> _Tasks to carry out_
a. From the group presentation question, output the part that opens with the words containing "I'm trying to" and closes with "that $N\subset K$.".
b. Answer these from the group presentation question, please:
(i) According to the title, which group does ⟨a, b | aba⁻¹b⁻¹⟩ present?
(ii) Under the homomorphism from F₂, where are a and b sent?
(iii) How is N defined?
c. Decide whether each statement agrees with the group presentation question. Answer yes or no, and quote the words that settle it.
(i) The free group F₂ is freely generated.
(ii) The question claims that K is contained in N.
(iii) N is described as the largest normal subgroup containing aba⁻¹b⁻¹.

> _Page text_
=======
$\langle a,b \mid aba^{-1}b^{-1}\rangle$: a presentation of $\mathbb{Z}\oplus\mathbb{Z}$

Question

I'm trying to understand this statement. The free group $F_2=\langle a,b\rangle$ is freely generated, so by the definition there is a homomorphism from $F_2$ to $\mathbb{Z}\oplus\mathbb{Z}=\{c^m,d^n\mid m,n\in\mathbb{Z}\}$, sending $a$ to $c$ and $b$ to $d$. Let $K$ be its kernel and $N$ is the normal closure of $aba^{-1}b^{-1}$. Thus $$\mathbb{Z}\oplus\mathbb{Z}\cong F_2/K, \quad \langle a,b\mid aba^{-1}b^{-1}\rangle\cong F_2/N.$$ Since $N$ is the smallest normal subgroup that contains $aba^{-1}b^{-1}$, it is clear that $N\subset K$.
=======
Dataset items listed:
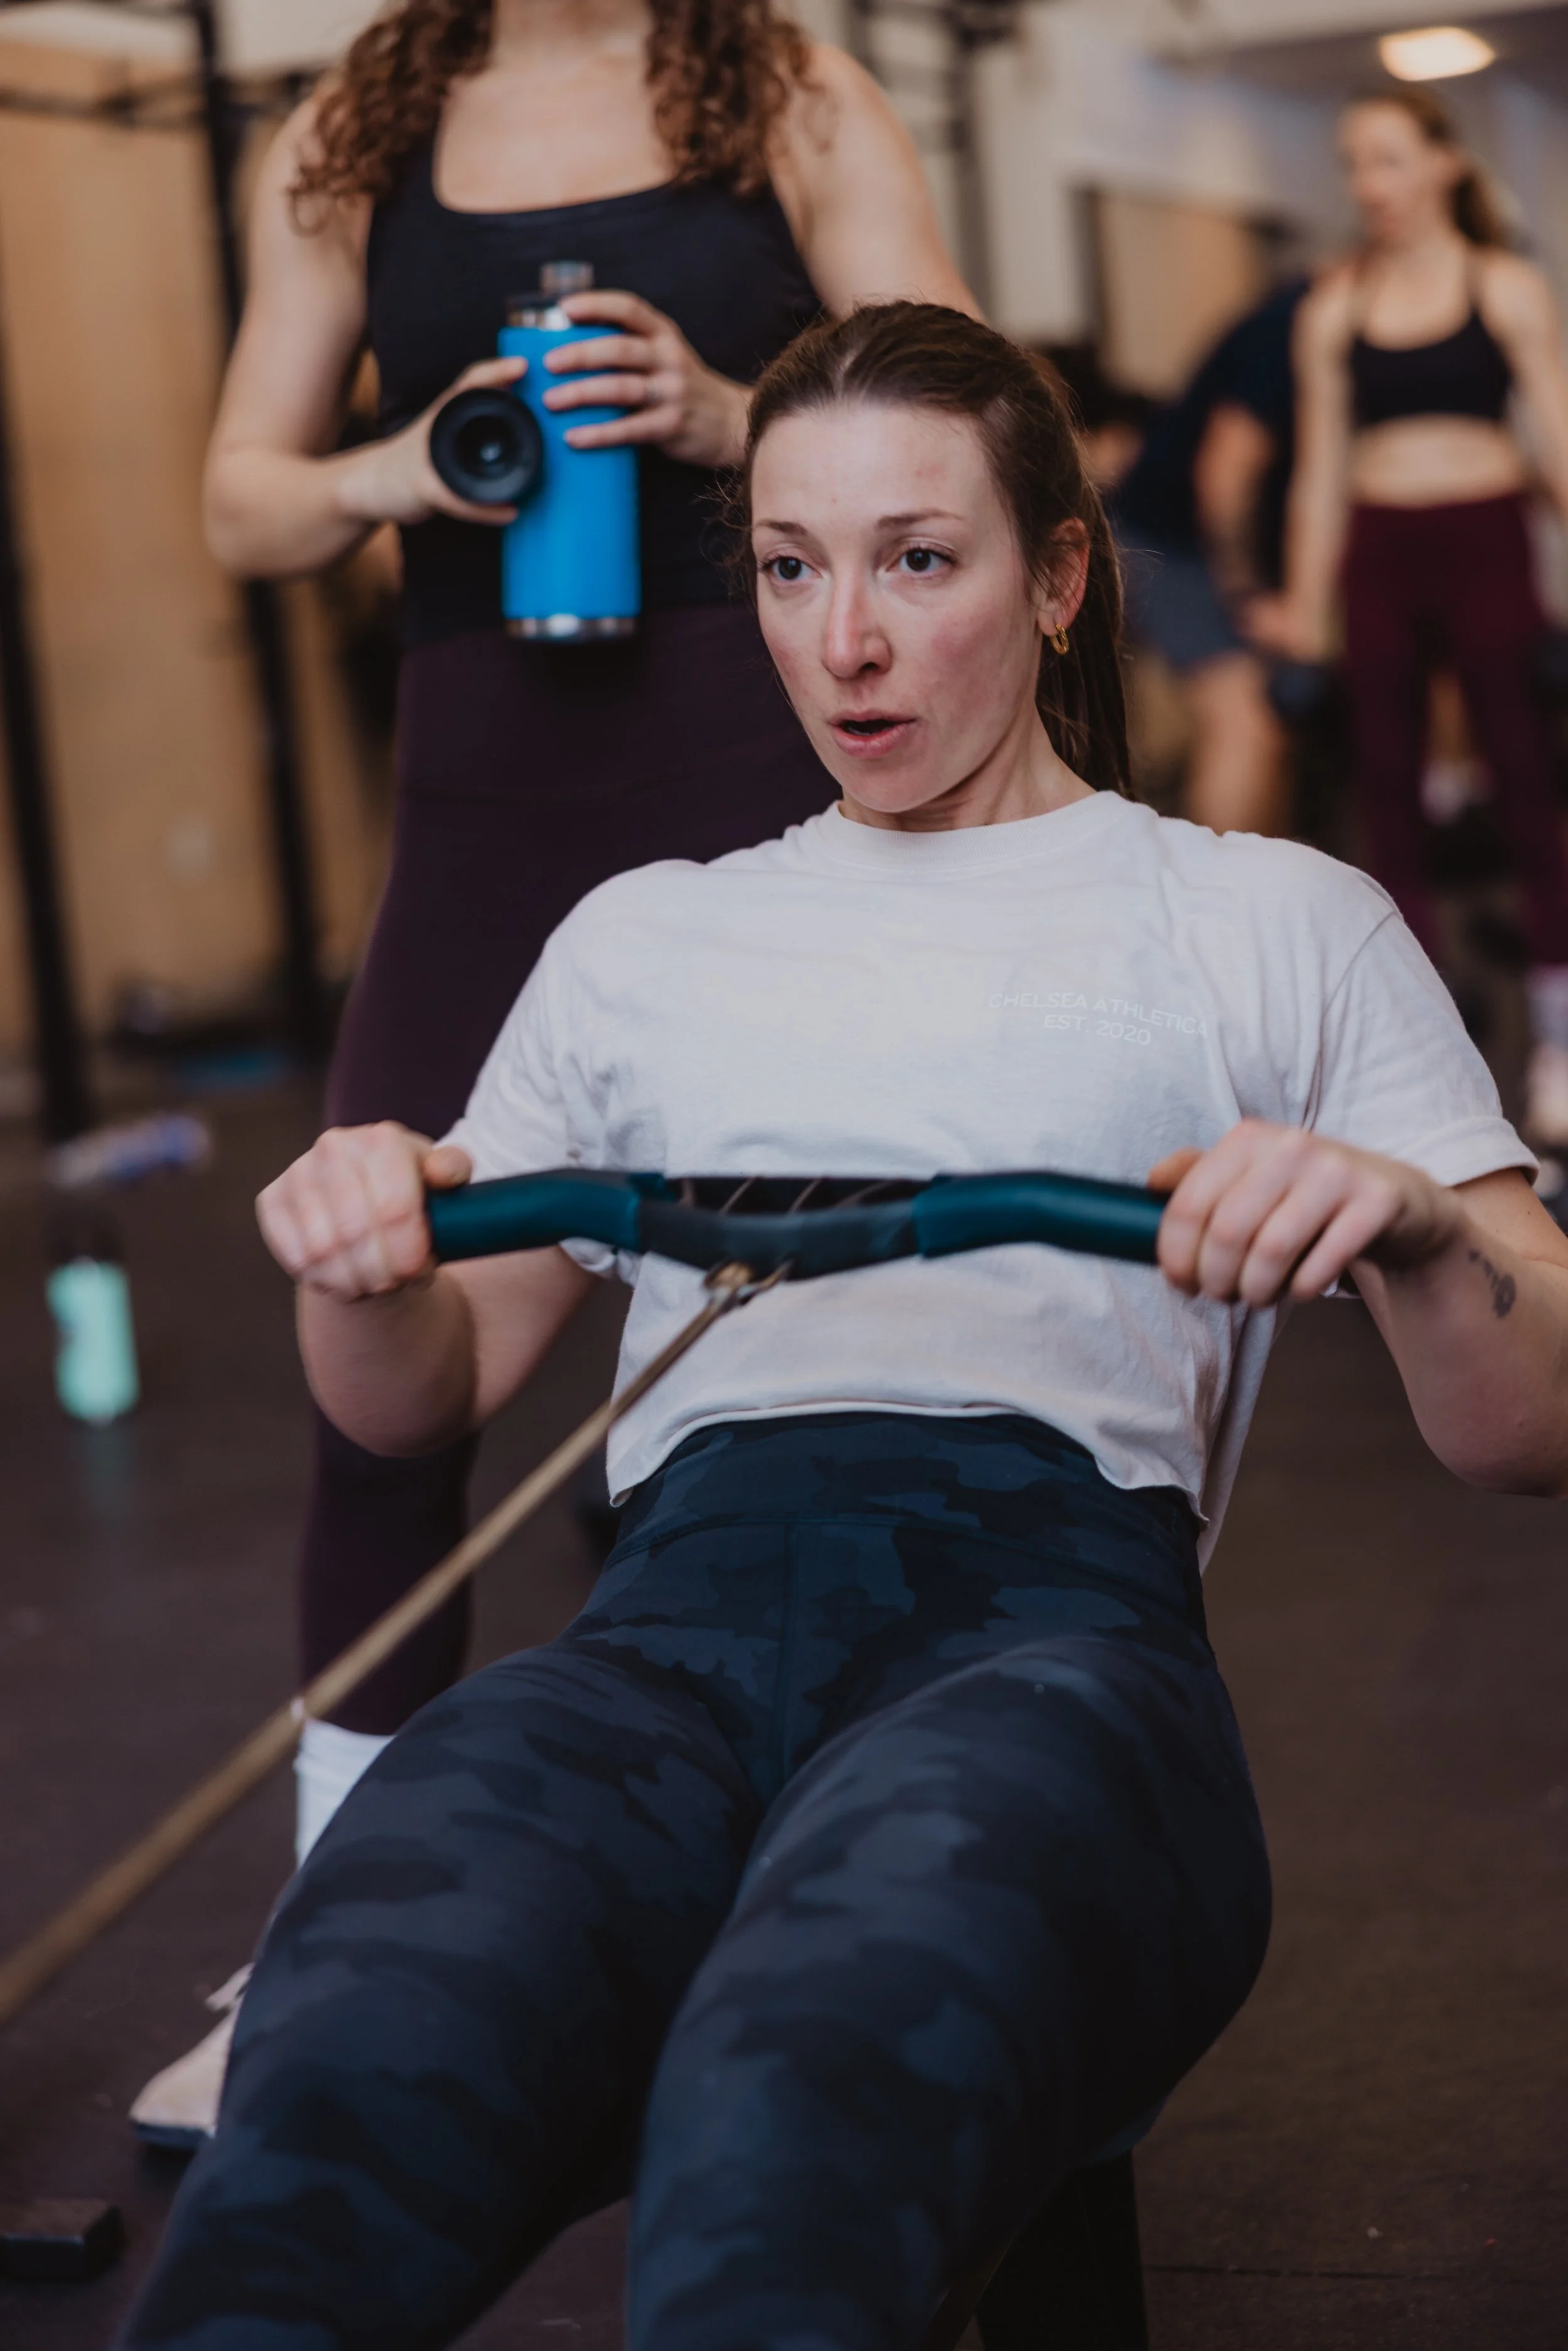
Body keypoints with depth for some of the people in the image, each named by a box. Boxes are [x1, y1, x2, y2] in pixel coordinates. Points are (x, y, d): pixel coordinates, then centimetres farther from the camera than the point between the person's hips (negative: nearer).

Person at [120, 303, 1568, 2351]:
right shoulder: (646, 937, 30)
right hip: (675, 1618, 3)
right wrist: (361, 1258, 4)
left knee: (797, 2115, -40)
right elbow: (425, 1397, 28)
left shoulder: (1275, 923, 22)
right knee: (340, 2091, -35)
=======
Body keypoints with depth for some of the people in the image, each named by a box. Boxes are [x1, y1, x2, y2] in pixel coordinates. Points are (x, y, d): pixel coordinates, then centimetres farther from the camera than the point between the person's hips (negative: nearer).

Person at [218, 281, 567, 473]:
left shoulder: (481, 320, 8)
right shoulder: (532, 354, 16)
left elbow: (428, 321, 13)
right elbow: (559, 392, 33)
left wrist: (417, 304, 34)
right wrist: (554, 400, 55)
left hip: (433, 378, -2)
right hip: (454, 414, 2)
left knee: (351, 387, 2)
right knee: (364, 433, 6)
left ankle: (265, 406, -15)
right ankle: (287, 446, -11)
=======
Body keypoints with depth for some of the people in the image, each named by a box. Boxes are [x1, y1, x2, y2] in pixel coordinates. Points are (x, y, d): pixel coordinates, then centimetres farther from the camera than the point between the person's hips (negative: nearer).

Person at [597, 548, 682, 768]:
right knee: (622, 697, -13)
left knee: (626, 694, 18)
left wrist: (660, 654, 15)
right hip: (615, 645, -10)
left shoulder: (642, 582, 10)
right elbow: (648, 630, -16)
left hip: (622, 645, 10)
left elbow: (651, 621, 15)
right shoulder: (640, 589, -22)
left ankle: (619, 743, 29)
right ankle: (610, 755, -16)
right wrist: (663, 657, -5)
=======
> _Outputs for the tasks_
a.
I'm trying to understand this statement. The free group $F_2=\langle a,b\rangle$ is freely generated, so by the definition there is a homomorphism from $F_2$ to $\mathbb{Z}\oplus\mathbb{Z}=\{c^m,d^n\mid m,n\in\mathbb{Z}\}$, sending $a$ to $c$ and $b$ to $d$. Let $K$ be its kernel and $N$ is the normal closure of $aba^{-1}b^{-1}$. Thus $$\mathbb{Z}\oplus\mathbb{Z}\cong F_2/K, \quad \langle a,b\mid aba^{-1}b^{-1}\rangle\cong F_2/N.$$ Since $N$ is the smallest normal subgroup that contains $aba^{-1}b^{-1}$, it is clear that $N\subset K$.

b.
(i) ℤ ⊕ ℤ
(ii) a is sent to c, and b is sent to d.
(iii) N is the normal closure of aba⁻¹b⁻¹.

c.
(i) Yes: "The free group $F_2=\langle a,b\rangle$ is freely generated"
(ii) No: "it is clear that $N\subset K$."
(iii) No: "$N$ is the smallest normal subgroup that contains $aba^{-1}b^{-1}$"